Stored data

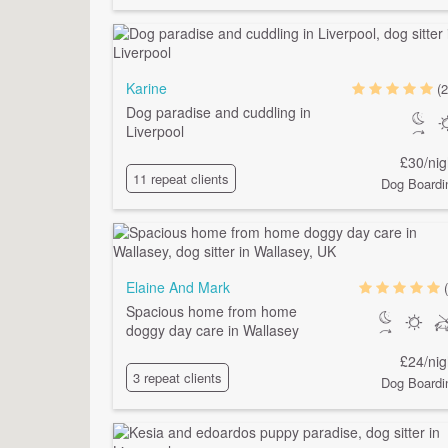
Karine
(2
Dog paradise and cuddling in
Liverpool
£30/nig
11 repeat clients
Dog Boardi
Elaine And Mark
Spacious home from home
doggy day care in Wallasey
£24/nig
3 repeat clients
Dog Boardi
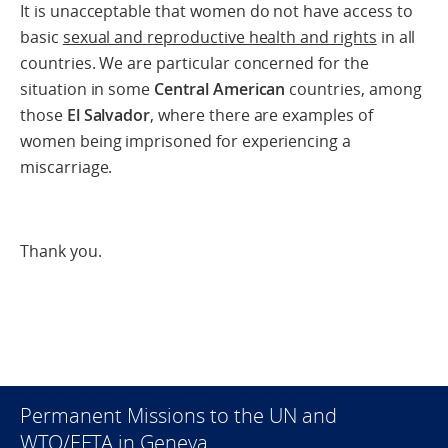
It is unacceptable that women do not have access to
basic
sexual and reproductive health and rights
in all
countries. We are particular concerned for the
situation in some
Central American
countries, among
those
El Salvador
, where there are examples of
women being imprisoned for experiencing a
miscarriage.
Thank you.
Permanent Missions to the UN and
WTO/EFTA in Geneva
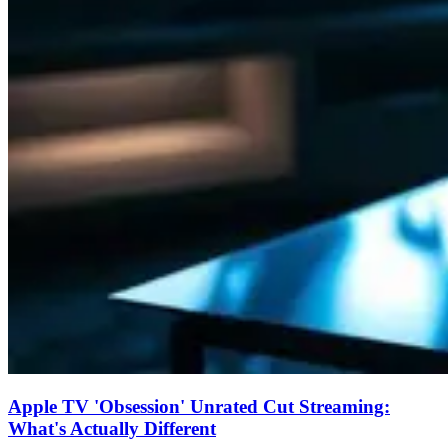
Apple TV 'Obsession' Unrated Cut Streaming:
What's Actually Different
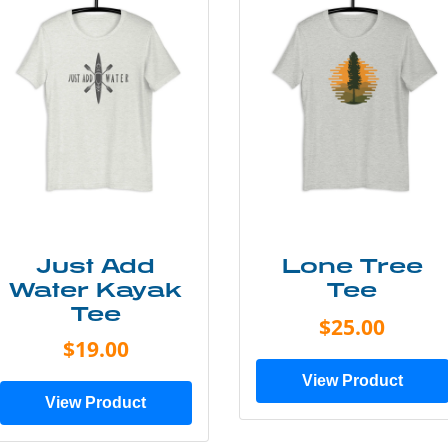
Just Add
Lone Tree
Water Kayak
Tee
Tee
$25.00
$19.00
View Product
View Product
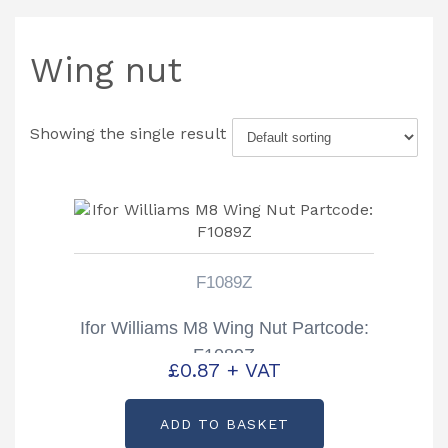
Wing nut
Showing the single result
F1089Z
Ifor Williams M8 Wing Nut Partcode:
F1089Z
£
0.87
+ VAT
ADD TO BASKET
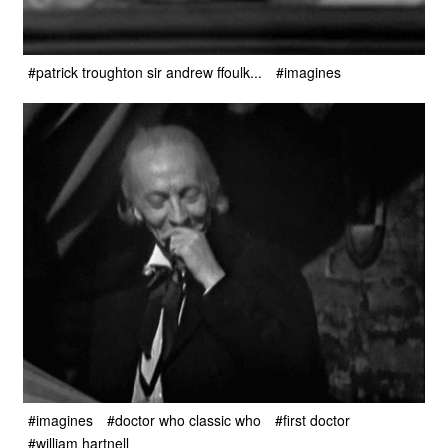
#patrick troughton sir andrew ffoulk...
#imagines
#imagines
#doctor who classic who
#first doctor
#william hartnell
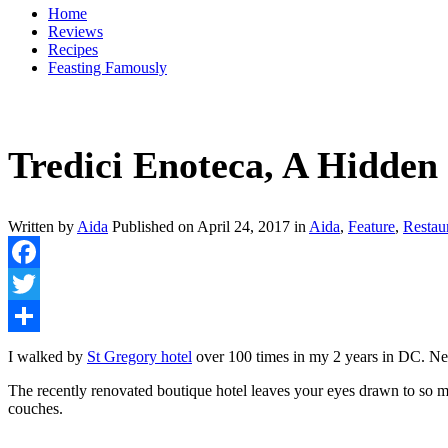
Home
Reviews
Recipes
Feasting Famously
Tredici Enoteca, A Hidde
Written by
Aida
Published on
April 24, 2017
in
Aida
,
Feature
,
Restau
Facebook
Twitter
Share
I walked by
St Gregory hotel
over 100 times in my 2 years in DC. Nev
The recently renovated boutique hotel leaves your eyes drawn to so m
couches.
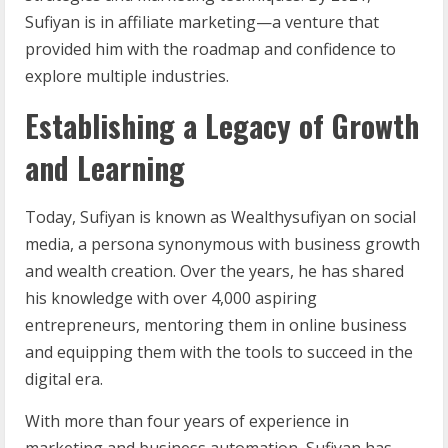
Sufiyan is in affiliate marketing—a venture that
provided him with the roadmap and confidence to
explore multiple industries.
Establishing a Legacy of Growth
and Learning
Today, Sufiyan is known as Wealthysufiyan on social
media, a persona synonymous with business growth
and wealth creation. Over the years, he has shared
his knowledge with over 4,000 aspiring
entrepreneurs, mentoring them in online business
and equipping them with the tools to succeed in the
digital era.
With more than four years of experience in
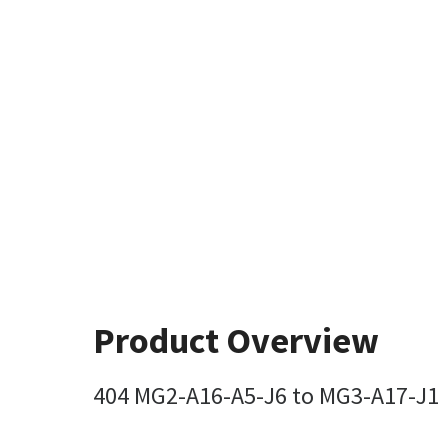
Product Overview
404 MG2-A16-A5-J6 to MG3-A17-J1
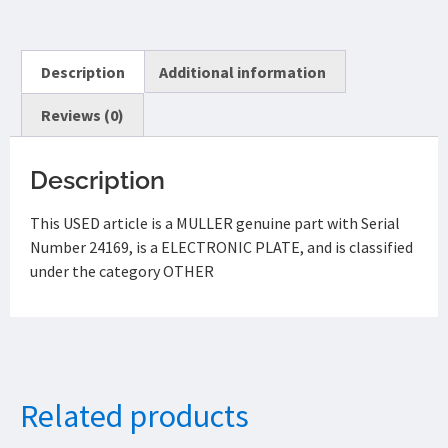
Description
Additional information
Reviews (0)
Description
This USED article is a MULLER genuine part with Serial
Number 24169, is a ELECTRONIC PLATE, and is classified
under the category OTHER
Related products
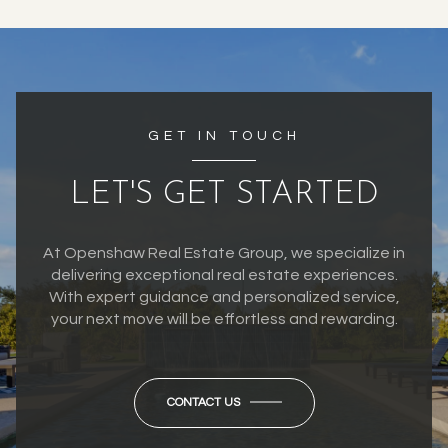
GET IN TOUCH
LET'S GET STARTED
At Openshaw Real Estate Group, we specialize in
delivering exceptional real estate experiences.
With expert guidance and personalized service,
your next move will be effortless and rewarding.
CONTACT US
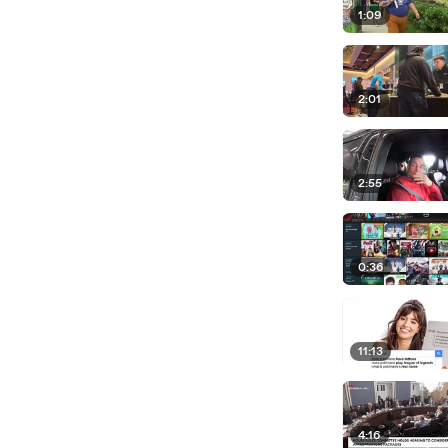
1:09
2:01
2:55
0:36
11:13
4:16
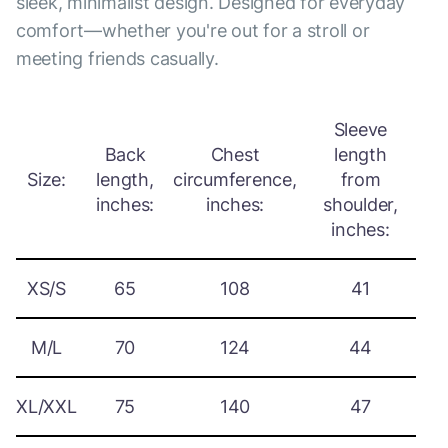
sleek, minimalist design. Designed for everyday
comfort—whether you're out for a stroll or
meeting friends casually.
Sleeve
Back
Chest
length
Size:
length,
circumference,
from
inches:
inches:
shoulder,
inches:
XS/S
65
108
41
M/L
70
124
44
XL/XXL
75
140
47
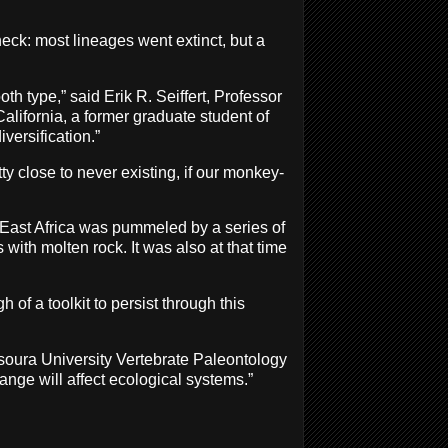
eck: most lineages went extinct, but a
th type,” said Erik R. Seiffert, Professor
alifornia, a former graduate student of
versification.”
tty close to never existing, if our monkey-
 East Africa was pummeled by a series of
ith molten rock. It was also at that time
of a toolkit to persist through this
soura University Vertebrate Paleontology
ange will affect ecological systems.”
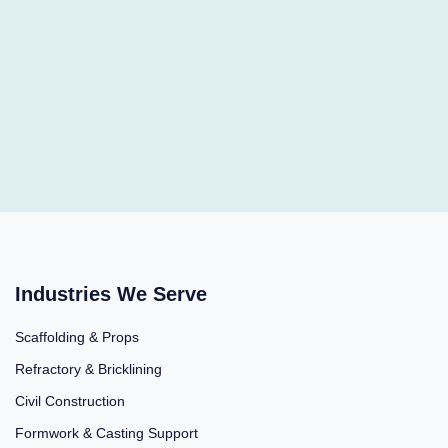
Industries We Serve
Scaffolding & Props
Refractory & Bricklining
Civil Construction
Formwork & Casting Support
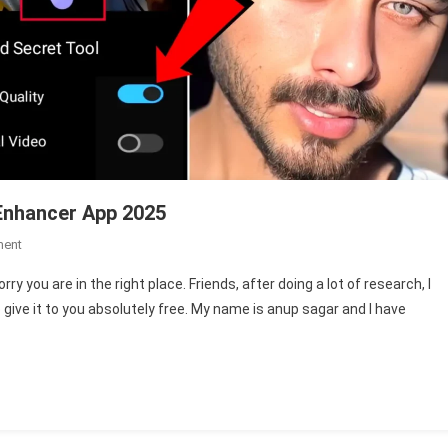
Enhancer App 2025
On
ment
Vmake
y you are in the right place. Friends, after doing a lot of research, I
Video
give it to you absolutely free. My name is anup sagar and I have
Enhancer
|
Best
Video
Enhancer
App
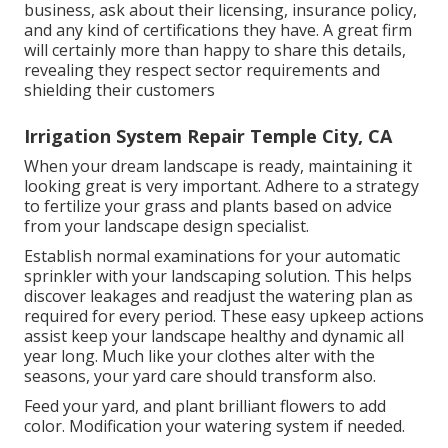
business, ask about their licensing, insurance policy,
and any kind of certifications they have. A great firm
will certainly more than happy to share this details,
revealing they respect sector requirements and
shielding their customers
Irrigation System Repair Temple City, CA
When your dream landscape is ready, maintaining it
looking great is very important. Adhere to a strategy
to fertilize your grass and plants based on advice
from your landscape design specialist.
Establish normal examinations for your automatic
sprinkler with your landscaping solution. This helps
discover leakages and readjust the watering plan as
required for every period. These easy upkeep actions
assist keep your landscape healthy and dynamic all
year long. Much like your clothes alter with the
seasons, your yard care should transform also.
Feed your yard, and plant brilliant flowers to add
color. Modification your watering system if needed.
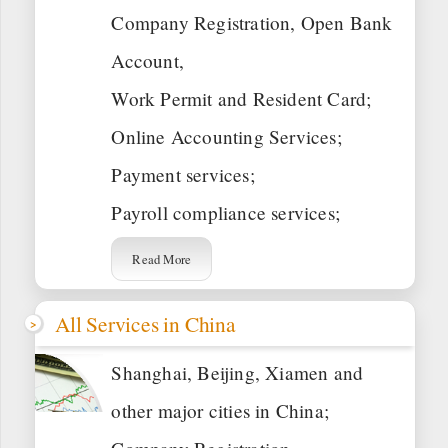
Company Registration, Open Bank
Account,
Work Permit and Resident Card;
Online Accounting Services;
Payment services;
Payroll compliance services;
Read More
All Services in China
Shanghai, Beijing, Xiamen and
other major cities in China;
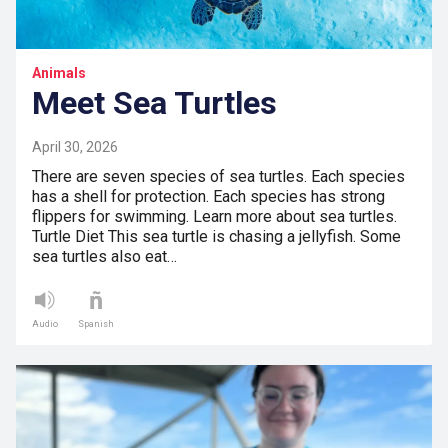
Animals
Meet Sea Turtles
April 30, 2026
There are seven species of sea turtles. Each species
has a shell for protection. Each species has strong
flippers for swimming. Learn more about sea turtles.
Turtle Diet This sea turtle is chasing a jellyfish. Some
sea turtles also eat…
Audio
Spanish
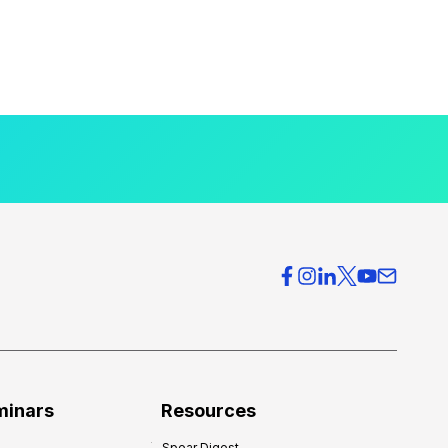
minars
Resources
Spear Digest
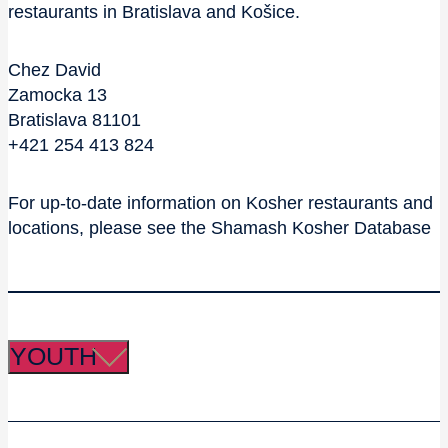
restaurants in Bratislava and Košice.
Chez David
Zamocka 13
Bratislava 81101
+421 254 413 824
For up-to-date information on Kosher restaurants and
locations, please see the Shamash Kosher Database
YOUTH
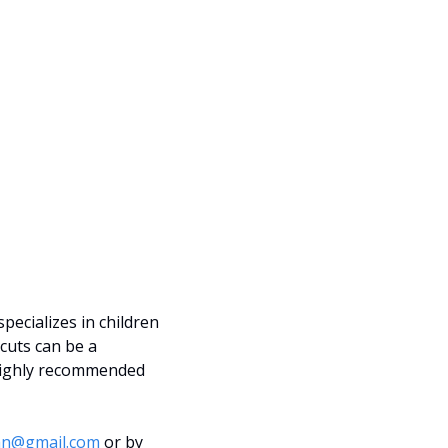
ecializes in children 
cuts can be a 
 highly recommended 
an@gmail.com
 or by 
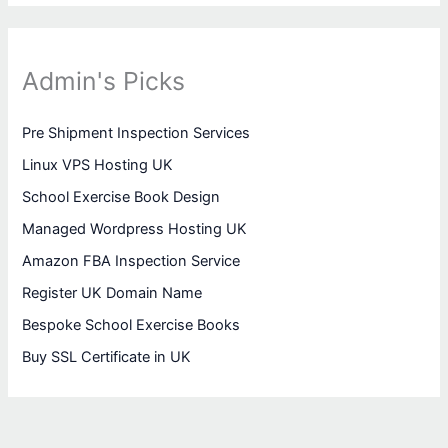
Admin's Picks
Pre Shipment Inspection Services
Linux VPS Hosting UK
School Exercise Book Design
Managed Wordpress Hosting UK
Amazon FBA Inspection Service
Register UK Domain Name
Bespoke School Exercise Books
Buy SSL Certificate in UK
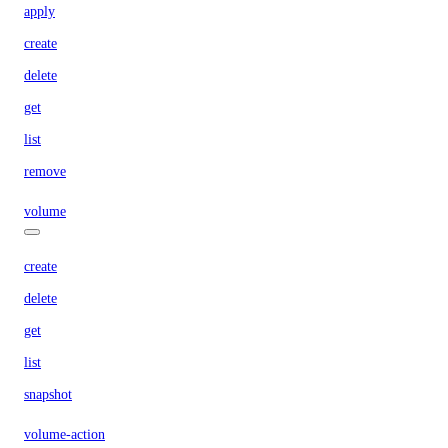
apply
create
delete
get
list
remove
volume
create
delete
get
list
snapshot
volume-action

● What you will do: Can you rewrite the text of every item above, replacing "View Product" with "See Details" and keeping everything else unchanged? Leave the pictures out of your answer.

● Output of the task:
Karine
(2
Dog paradise and cuddling in
Liverpool
£30/nig
11 repeat clients
Dog Boardi
Elaine And Mark
Spacious home from home
doggy day care in Wallasey
£24/nig
3 repeat clients
Dog Boardi
It is unacceptable that women do not have access to
basic
sexual and reproductive health and rights
in all
countries. We are particular concerned for the
situation in some
Central American
countries, among
those
El Salvador
, where there are examples of
women being imprisoned for experiencing a
miscarriage.
Thank you.
Permanent Missions to the UN and
WTO/EFTA in Geneva
Apple TV 'Obsession' Unrated Cut Streaming:
What's Actually Different
Just Add
Lone Tree
Water Kayak
Tee
Tee
$25.00
$19.00
See Details
See Details
Wing nut
Showing the single result
F1089Z
Ifor Williams M8 Wing Nut Partcode:
F1089Z
£
0.87
+ VAT
ADD TO BASKET
#patrick troughton sir andrew ffoulk...
#imagines
#imagines
#doctor who classic who
#first doctor
#william hartnell
Home
Reviews
Recipes
Feasting Famously
Tredici Enoteca, A Hidde
Written by
Aida
Published on
April 24, 2017
in
Aida
,
Feature
,
Restau
Facebook
Twitter
Share
I walked by
St Gregory hotel
over 100 times in my 2 years in DC. Nev
The recently renovated boutique hotel leaves your eyes drawn to so m
couches.
Sufiyan is in affiliate marketing—a venture that
provided him with the roadmap and confidence to
explore multiple industries.
Establishing a Legacy of Growth
and Learning
Today, Sufiyan is known as Wealthysufiyan on social
media, a persona synonymous with business growth
and wealth creation. Over the years, he has shared
his knowledge with over 4,000 aspiring
entrepreneurs, mentoring them in online business
and equipping them with the tools to succeed in the
digital era.
With more than four years of experience in
Product Overview
404 MG2-A16-A5-J6 to MG3-A17-J1
Description
Additional information
Reviews (0)
Description
This USED article is a MULLER genuine part with Serial
Number 24169, is a ELECTRONIC PLATE, and is classified
under the category OTHER
Related products
GET IN TOUCH
LET'S GET STARTED
At Openshaw Real Estate Group, we specialize in
delivering exceptional real estate experiences.
With expert guidance and personalized service,
your next move will be effortless and rewarding.
CONTACT US
1:09
2:01
2:55
0:36
11:13
4:16
sleek, minimalist design. Designed for everyday
comfort—whether you're out for a stroll or
meeting friends casually.
Sleeve
Back
Chest
length
Size:
length,
circumference,
from
inches:
inches:
shoulder,
inches:
XS/S
65
108
41
M/L
70
124
44
XL/XXL
75
140
47
eck: most lineages went extinct, but a
th type,” said Erik R. Seiffert, Professor
alifornia, a former graduate student of
versification.”
tty close to never existing, if our monkey-
 East Africa was pummeled by a series of
ith molten rock. It was also at that time
of a toolkit to persist through this
soura University Vertebrate Paleontology
ange will affect ecological systems.”
Industries We Serve
Scaffolding & Props
Refractory & Bricklining
Civil Construction
Formwork & Casting Support
Enhancer App 2025
On
ment
Vmake
y you are in the right place. Friends, after doing a lot of research, I
Video
give it to you absolutely free. My name is anup sagar and I have
Enhancer
|
Best
Video
Enhancer
App
business, ask about their licensing, insurance policy,
and any kind of certifications they have. A great firm
will certainly more than happy to share this details,
revealing they respect sector requirements and
shielding their customers
Irrigation System Repair Temple City, CA
When your dream landscape is ready, maintaining it
looking great is very important. Adhere to a strategy
to fertilize your grass and plants based on advice
from your landscape design specialist.
Establish normal examinations for your automatic
sprinkler with your landscaping solution. This helps
discover leakages and readjust the watering plan as
required for every period. These easy upkeep actions
assist keep your landscape healthy and dynamic all
year long. Much like your clothes alter with the
seasons, your yard care should transform also.
Feed your yard, and plant brilliant flowers to add
color. Modification your watering system if needed.
Company Registration, Open Bank
Account,
Work Permit and Resident Card;
Online Accounting Services;
Payment services;
Payroll compliance services;
Read More
All Services in China
Shanghai, Beijing, Xiamen and
other major cities in China;
Animals
Meet Sea Turtles
April 30, 2026
There are seven species of sea turtles. Each species
has a shell for protection. Each species has strong
flippers for swimming. Learn more about sea turtles.
Turtle Diet This sea turtle is chasing a jellyfish. Some
sea turtles also eat…
Audio
Spanish
minars
Resources
Spear Digest
restaurants in Bratislava and Košice.
Chez David
Zamocka 13
Bratislava 81101
+421 254 413 824
For up-to-date information on Kosher restaurants and
locations, please see the Shamash Kosher Database
YOUTH
ecializes in children 
cuts can be a 
 highly recommended 
an@gmail.com
 or by 
Admin's Picks
Pre Shipment Inspection Services
Linux VPS Hosting UK
School Exercise Book Design
Managed Wordpress Hosting UK
Amazon FBA Inspection Service
Register UK Domain Name
Bespoke School Exercise Books
Buy SSL Certificate in UK
apply
create
delete
get
list
remove
volume
create
delete
get
list
snapshot
volume-action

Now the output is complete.